Science is really advanced nature appreciation. It isn't a scary weird thing. And if math isn't your strongest subject, Einstein once said, "Do not worry about your problems with mathematics, I assure you mine are far greater." I think I'm tied with Einstein on that one, but math is the language you have to learn. So one piece of advice I have for young people is to not get discouraged. Additionally, while going to school, it's important to learn as much as you can about the material given while simultaneously defending your individuality as best you can. Don't compromise your own unique contribution, because your thoughts will create something new that could have been rejected in the previous generation of science.

At the high school and undergraduate levels, it's important to think about your identity and figure out what you love. I believe what you love is the universe telling you what you should be doing. At the Ph.D. level, you start contributing to learning. You're at the point where the professor can no longer teach you about this subject. You have to ask the universe, and it's that step I really enjoy.

Can you offer some advice for educators?
I'd say the number one lesson for primary school teachers is to instill in their young and impressionable students that learning is fun. If you get that across, everything else is details. At an intermediate and high-school level, it's important to teach critical thinking -- how to learn, read, study, get things out of books and talk to people. This provides youth with the foundation they'll need to discover their true calling.

You're a fan of the Drake Equation and, like Frank Drake, enjoy being the first to discover or establish something new.

My career has evolved into a journey of exploration I thought I would get by walking on the Moon. What has kept me interested and engaged, however, has been the intellectual exploration. I've been able to study and discover things no one else knows. A little more than a hundred years ago, you could be the first to locate the source of the Nile. Now, the opportunities are more ones of intellectual discovery. I was one of the first to find out the age of the rings of Saturn when working on my dissertation, and I was the first to know dolphins have linguistic distribution. My colleagues and I may have been the first to apply Information Theory to animal communications. For example, we can now quantify the reaction of humpback whales to boat noise in Glacier Bay, Alaska. Knowing something for the first time is exciting. It's also very fulfilling when my work spins off to create new areas of science, research, and even conservation.

My research has always been up and down the Drake's Equation. I've tried to pick out elements that I thought could be answered, even if they were tough or nobody else was addressing them. One of the factors of the Drake Equation is detecting earth-like planets, so I advocated the transit method. Twenty years ago, there were three people working on the transit method. We couldn't get funding; it was all voluntary. I interested various people in that project, including the SETI Institute's Jon Jenkins, now on the project, and Dr. Hans Deeg, who leads the CoRoT (Convection, Rotation & planetary Transits) eclipsing binary planet search, a smaller scale French space mission. This is another example of a spin-off.

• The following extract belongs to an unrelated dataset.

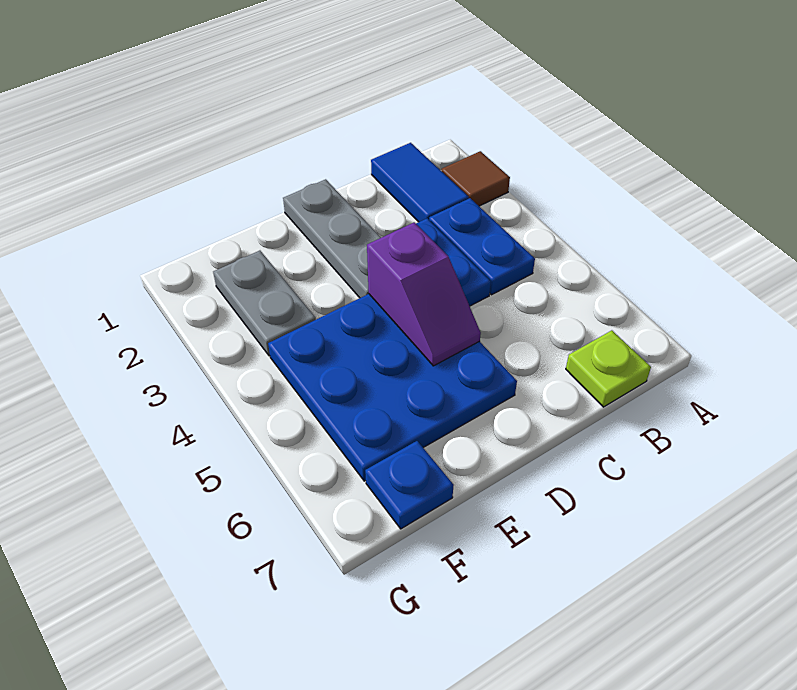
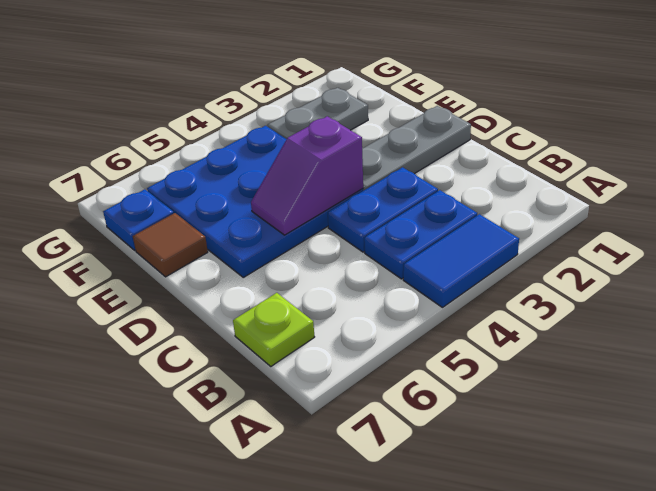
brown 1x1 tile [442,151,510,206] -> brown 1x1 tile moved to [133,213,208,277]
blue 1x2 tile [371,143,469,222] -> blue 1x2 tile moved to [403,214,519,307]

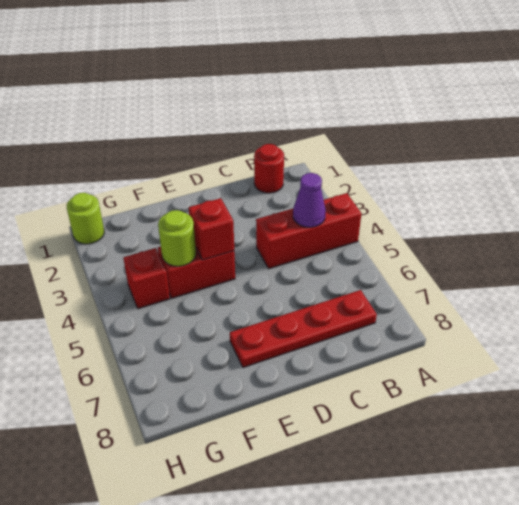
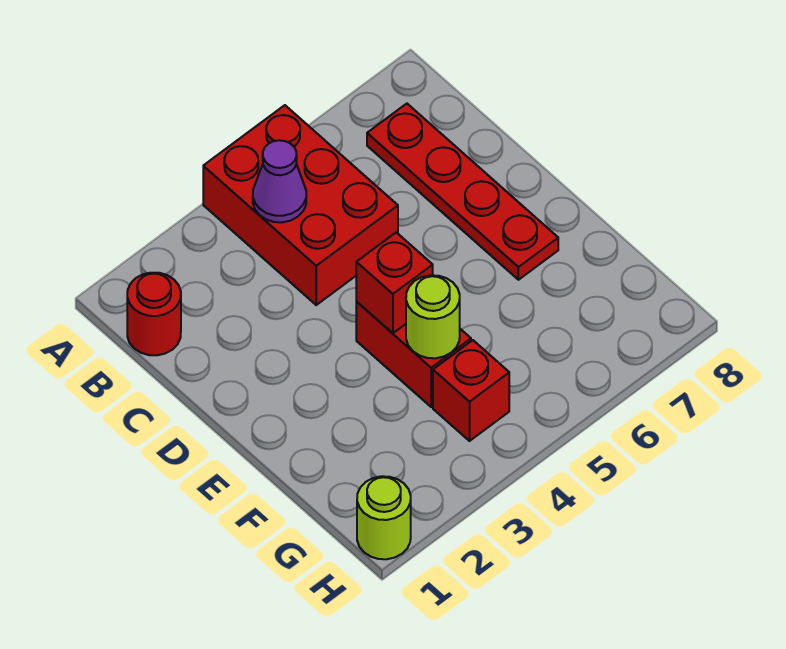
red 1x3 brick [256,193,361,269] -> red 2x3 brick [203,105,398,305]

What is your philosophy of life?

Whoever has the most fun wins! Life is an adventure, and fun is a great way to navigate through life. This doesn't mean irresponsible indulgence; it means spending your time doing something that brings you deep joy. Joseph Campbell said, "Follow your bliss." So people make quilts and raise bees and do all sorts of things if they're following their bliss. I think that's the universe saying, "I want you to do this."